_SET PROBLEM_: Reproduce the passage of the HO scale cars thread starting with "You must be" and going on through "the Munsters car.".

_DOCUMENT SECTION_:
━━━━━━━━━━━━━━━━━━━━
# HO 1/87 scale cars



## KAL5 (Sep 4, 2011)

A While back some one posted a link to Ebay for 1/87 scale cheep cars in lots from China or Hong Kong 
they where cheep and more True to 1/87 scale then the 1:100 scale lots that are on ebay that there calling HO 1/87. I cant seem to find them on ebay any one remember or seen them on ebay and have a link Thanks for your help


----------



## raleets (Jan 2, 2011)

It's been my experience the Chinese cars are all smaller than 1:87. 
Classic Metal Works (CMW) cars are spot on, with high quality, but you can easily spend a LOT of money on them if you don't shop carefully. :eyes:
One of the best bargains out there is a group of cars known as "Fresh Cherries". They can be found on eBay and from other suppliers via Google. They're decent quality, true to scale, and reasonable. 
My 10'X10' layout has over 125 vehicles on the roads and in the driveways that I've bought over the last 3+ years. I've never done the math because I don't enjoy hitting the floor in a dead faint. 
Lots of "onesies" and "twosies" have been purchased on eBay. If you go that route ALWAYS try to buy multiple vehicles from the seller to get combined shipping.


----------



## KAL5 (Sep 4, 2011)

True most of the Chinese cars are smaller but there was a seller from china that had the cars that where the 1/87 scale in size. I wanted them to add to buildings I sell on ebay as a little extra to go along. 
I like you on my Layout have a lot of the high $$ cars. And I have a Junk yard with all true HO scale damaged cars.
Why is it you can buy a Hot wheels car for a $1.00 but True HO start at like $3.00 and up


----------



## mopac (Feb 24, 2011)

Hot wheels are 1/64 and work great with S scale. Hotwheels has some good looking cars like you said for a buck. Alot less than our HO scale cars. I'll ask why also.


----------



## spoil9 (Dec 24, 2008)

Because one is a "toy" and one is a "model". You pay extra for the title of owning a "scale model" instead of just a "kids toy".
Might have to do with being able to push out the lower detailed hotwheels in larger bulk.


----------



## Old_Hobo (Feb 20, 2014)

Pure volume is the answer....Hot Wheels puts out MILLIONS of cars every year, in not that detailed die-cast metal. HO scale cars are usually plastic, but can be die-cast, with a lot more detail and produced in way smaller numbers.......


----------



## Old_Hobo (Feb 20, 2014)

Speaking about Hot Wheels, look what I got; an H.O. Scale 1966 TV Show Batmobile, by Hot Wheels. It was mixed in the original box/case with an assortment of "normal" 1/87 vehilces; apparently it's hard to find....


----------



## Magic (Jan 28, 2014)

You must be in Australia. 

I new the guy that built that car, George Bariss, my brother use to do some paint work for him. George did the Munsters and Beverly Hillbillies cars as well. My brother painted the Munsters car.

Magic


----------



## raleets (Jan 2, 2011)

Can't recall ever seeing a Hot Wheels box marked 1:87. At least not around here.


----------



## Big Ed (Jun 16, 2009)

I anchored off Sandy Hook NJ and was snorkeling around the surf line.
I stood up on a sand bar and stepped on something,I thought it was a sea shell.

Look what I came up with. :thumbsup:
It was encased in barnacles but I could make out the shape of the Batman car.

I cleaned it up and Batman & Robin were still sitting in it. :smilie_daumenpos:


----------
━━━━━━━━━━━━━━━━━━━━
_RECORDS PROVIDED_:
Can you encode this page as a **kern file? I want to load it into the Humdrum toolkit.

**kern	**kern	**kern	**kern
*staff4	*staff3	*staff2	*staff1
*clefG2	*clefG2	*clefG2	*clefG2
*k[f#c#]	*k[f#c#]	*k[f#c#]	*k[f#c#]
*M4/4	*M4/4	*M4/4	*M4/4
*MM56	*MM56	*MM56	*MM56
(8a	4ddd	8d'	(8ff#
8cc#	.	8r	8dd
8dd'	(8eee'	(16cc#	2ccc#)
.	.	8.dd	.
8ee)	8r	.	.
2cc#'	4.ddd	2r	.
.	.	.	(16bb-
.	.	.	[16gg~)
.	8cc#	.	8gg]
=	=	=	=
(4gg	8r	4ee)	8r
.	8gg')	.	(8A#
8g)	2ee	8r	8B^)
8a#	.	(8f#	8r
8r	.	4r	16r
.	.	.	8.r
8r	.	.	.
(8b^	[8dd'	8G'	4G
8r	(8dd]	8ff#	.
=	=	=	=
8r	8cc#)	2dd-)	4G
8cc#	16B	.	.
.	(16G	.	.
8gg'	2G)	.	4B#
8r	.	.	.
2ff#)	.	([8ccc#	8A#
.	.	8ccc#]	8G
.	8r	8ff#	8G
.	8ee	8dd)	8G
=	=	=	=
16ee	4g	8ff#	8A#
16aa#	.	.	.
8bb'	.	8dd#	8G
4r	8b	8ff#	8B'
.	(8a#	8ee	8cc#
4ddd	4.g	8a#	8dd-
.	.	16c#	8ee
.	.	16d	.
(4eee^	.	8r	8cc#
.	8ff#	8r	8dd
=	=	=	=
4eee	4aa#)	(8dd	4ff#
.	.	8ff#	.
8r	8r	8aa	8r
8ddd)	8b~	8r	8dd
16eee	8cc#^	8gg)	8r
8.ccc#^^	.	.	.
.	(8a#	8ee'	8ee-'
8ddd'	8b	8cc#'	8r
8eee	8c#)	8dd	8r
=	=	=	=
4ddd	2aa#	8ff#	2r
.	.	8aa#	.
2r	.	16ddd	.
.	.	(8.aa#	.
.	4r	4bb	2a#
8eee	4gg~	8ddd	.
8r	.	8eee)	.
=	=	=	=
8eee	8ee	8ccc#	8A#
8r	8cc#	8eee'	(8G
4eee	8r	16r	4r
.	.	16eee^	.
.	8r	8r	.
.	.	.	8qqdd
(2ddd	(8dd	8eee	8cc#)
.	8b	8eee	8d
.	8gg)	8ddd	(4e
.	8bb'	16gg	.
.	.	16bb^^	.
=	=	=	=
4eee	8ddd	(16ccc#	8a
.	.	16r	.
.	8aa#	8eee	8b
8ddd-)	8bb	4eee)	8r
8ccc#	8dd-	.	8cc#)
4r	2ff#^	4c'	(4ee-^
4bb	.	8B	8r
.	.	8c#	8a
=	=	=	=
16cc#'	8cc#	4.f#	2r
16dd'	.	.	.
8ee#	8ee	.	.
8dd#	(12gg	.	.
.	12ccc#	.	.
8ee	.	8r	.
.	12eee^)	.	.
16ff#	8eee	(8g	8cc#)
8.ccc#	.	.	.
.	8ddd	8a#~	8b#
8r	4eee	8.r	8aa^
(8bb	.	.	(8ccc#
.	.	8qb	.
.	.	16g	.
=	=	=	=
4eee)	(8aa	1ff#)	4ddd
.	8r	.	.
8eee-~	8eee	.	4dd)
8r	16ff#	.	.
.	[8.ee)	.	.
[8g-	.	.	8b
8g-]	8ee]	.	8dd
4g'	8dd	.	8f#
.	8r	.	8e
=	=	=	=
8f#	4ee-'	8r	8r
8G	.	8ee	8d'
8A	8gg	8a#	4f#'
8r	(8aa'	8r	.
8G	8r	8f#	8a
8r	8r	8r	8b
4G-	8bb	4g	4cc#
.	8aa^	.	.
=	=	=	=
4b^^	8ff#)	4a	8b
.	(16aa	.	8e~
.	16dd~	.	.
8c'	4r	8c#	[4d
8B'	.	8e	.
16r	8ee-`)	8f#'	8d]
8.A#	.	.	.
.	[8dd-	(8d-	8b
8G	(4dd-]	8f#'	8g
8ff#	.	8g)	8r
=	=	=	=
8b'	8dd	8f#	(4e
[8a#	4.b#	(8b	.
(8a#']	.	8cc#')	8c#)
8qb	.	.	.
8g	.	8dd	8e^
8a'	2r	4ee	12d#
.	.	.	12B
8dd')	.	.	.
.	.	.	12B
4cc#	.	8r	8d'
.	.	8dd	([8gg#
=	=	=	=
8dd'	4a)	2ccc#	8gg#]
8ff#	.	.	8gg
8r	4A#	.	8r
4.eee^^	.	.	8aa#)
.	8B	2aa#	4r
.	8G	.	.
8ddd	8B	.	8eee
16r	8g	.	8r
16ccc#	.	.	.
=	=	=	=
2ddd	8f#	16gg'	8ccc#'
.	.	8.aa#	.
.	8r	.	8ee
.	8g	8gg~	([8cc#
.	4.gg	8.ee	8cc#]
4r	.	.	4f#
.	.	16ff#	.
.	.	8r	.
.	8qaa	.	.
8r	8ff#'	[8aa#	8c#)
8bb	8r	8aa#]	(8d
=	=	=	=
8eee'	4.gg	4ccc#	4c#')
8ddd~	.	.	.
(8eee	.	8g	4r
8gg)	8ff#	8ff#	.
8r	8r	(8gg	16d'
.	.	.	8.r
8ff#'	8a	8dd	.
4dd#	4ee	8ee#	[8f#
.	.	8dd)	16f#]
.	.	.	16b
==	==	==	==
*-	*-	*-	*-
━━━━━━━━━━━━━━━━━━━━
_EXERCISE ANSWER_:
You must be in Australia. 

I new the guy that built that car, George Bariss, my brother use to do some paint work for him. George did the Munsters and Beverly Hillbillies cars as well. My brother painted the Munsters car.